Selected passage:
##########

# Dont know if will help someone ,but..



## Feno (Feb 16, 2009)

For those who make bermuda grass hay a good herbicide we use here in Brazil against all kind of herbes and is very effective have the name of Fortex.Dont know if it is selled in US. But if not and u want to try it there is a cheaper formula if u can buy the molecules to make the formula.It will lower the cost in more then 50 % then the commercial Fortex. You can use 1/3 of msma and 2/3 of Diuron and spray it over the grass. Three liters per acreIt will be a bit yellow for a few days, but then it goes green again and you can cut it. Best thing ever to get rid of all kind of herbes. Surely you can use 2,4 D for herbes of large leaves..and is most cheaper...


----------



## hayfarmer (Nov 9, 2008)

MSMA is not legal for use on pasture in the United States. The active ingredient in MSMA is arsenic (heavy metal). Long term over-use can cause a build up in the soil and in rare cases it can sterilize the soil. I would not advise using the product because of liablility reasons.


----------



## Feno (Feb 16, 2009)

ah I am so sorry..didnt know it was illegal there.You are right its a organoarsenic , the chemestry formula is CH4AsNaO3 and is a class 2 herbicide here.Yellopw label ,highly dangerous.A teaspoon can kill a adult.It is produced by a israeli chemical group. And is largely used on sugar cane areas. 
but u dont use it often.I apply it to clean the new planted areas of coast cross or tifton.because it ,and trifluraline-used against seeds in the ground- are the only things that allow us to get rid of all invading grasses.I am going to make a specific test to check if there is any rsidual of arsenic on the gras,hay or in the soil.thanks for the advice.
what do you guys use in US on bermudagrass areas to keep it clean..im sure is not the hoe to weed all those large areas.


----------



## hay wilson in TX (Jan 28, 2009)

MSMA was used to control grasses in cotton for years with no adverse soil effect. I believe it is labeled for golf courses just not for hay fields, or pastures. 
MSMA is a simple way to control Dallas Grass (One of the many Paspalum grasses as is baha grass.)

Cultural methods also work with dallasgrass. Dallasgrass likes low areas that hold water, so some surface drainage as well as felling low areas works. Even better is bermudagrass responds to fertilizers better than dallasgrass. With lots of nitrogen dallasgrass will simply fade into the background.

##########

Exercise inputs:

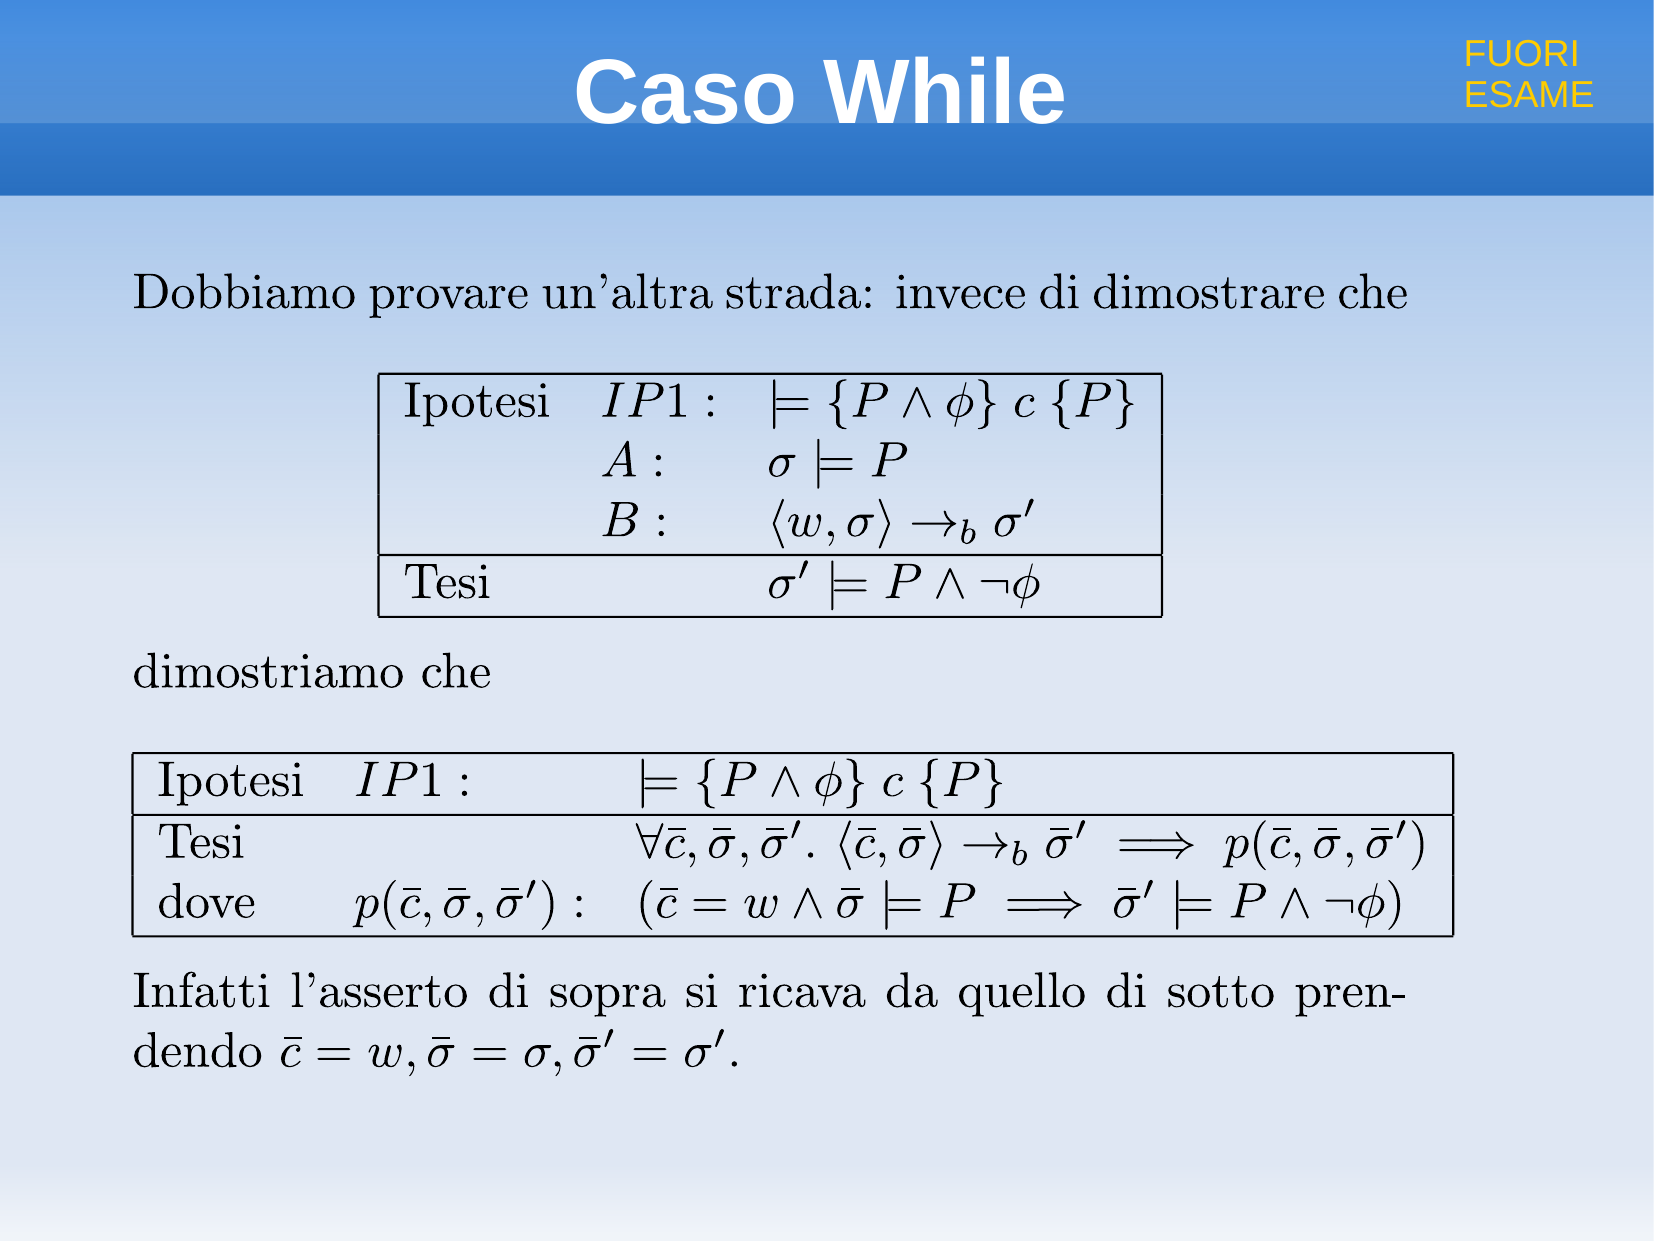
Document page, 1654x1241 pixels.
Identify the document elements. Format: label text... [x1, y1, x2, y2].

picture [0, 0, 1654, 1241]
text_box FUORI ESAME [1448, 24, 1610, 124]
text_box [131, 273, 1455, 1077]
title Caso While [76, 0, 1565, 188]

##########

Objectives:
1. Retype every line of the records exactly, leaving out the pictures.
2. Extend the herbicide thread, picking up after its final sentence.
The herbicide thread and the records are separate material.

Exercise answers:
1.
Document page, 1654x1241 pixels.
Identify the document elements. Format: label text... [x1, y1, x2, y2].

picture [0, 0, 1654, 1241]
text_box FUORI ESAME [1448, 24, 1610, 124]
text_box [131, 273, 1455, 1077]
title Caso While [76, 0, 1565, 188]

2.
Johnsongrass can be a problem. Roundup in a wick applicator will eventually control it. Unusually there will be a life time supply of dormant johnsongrass seeds and regardless of the method of control in a few years it will be required again.

Personally I like to spray a bermudagrass hay field with roundup at first green up. This controls a lot of weeds plus sets the bermudagrass first cutting back almost a month. This way I can get two cuttings of alfalf in the barn before the first cutting of bermudagrass is ready. Even then the Bermudagrass will out yield the alfalfa.


----------



## hayfarmer (Nov 9, 2008)

EPA is currently challenging the Agriculture community as to why EPA should not regulate all pesticide applications as non-point source pollution requiring a discharge permit (NPDES - Clean Water Act) anywhere pesticides are applied at or near a water body (river, stream, lake, etc). As you can image, the cost would be catastrophic to the farming industry. My guest is that there will be even more restrictions on specific pesticides such as MSMA and Atrazene and possibly even baning some of them. Therefore we need to become involved and stay informed. Best management practices such as buffer and filter strips, use of minimium leaching pesticides, and no-till planting are better solution than more EPA regulations. This is why I choose not to use a controversal herbicide such as MSMA.


----------



## Feno (Feb 16, 2009)

Problems with products used in agriculture is that in each country a product is illegal or legal , depending on a lot of reasons..Some good ,some wrong. Some products used in US are forbidden here...and dont ask me why!
Of course i wont use Aldrin or recommend it.It is illegal here..but i know some people that buy it in neighbour countries and use it to control big red ants.And this old pesticide wil stay on ground and on water for years at your farm.
Surely most of the pesticides that are banned, must be. But with what are we going to fight against nature to control pests, etc, if it wont be with harsher pesticides?
for example, i plant corn.Eight years ago, i could control those green caterpillars that destroy the young plants with a single application of a pesticide.Nowadays, if i dont apply it for six times, they will eat all my corn plants,Im sure you guys have some problems like this that are increasing in the last years..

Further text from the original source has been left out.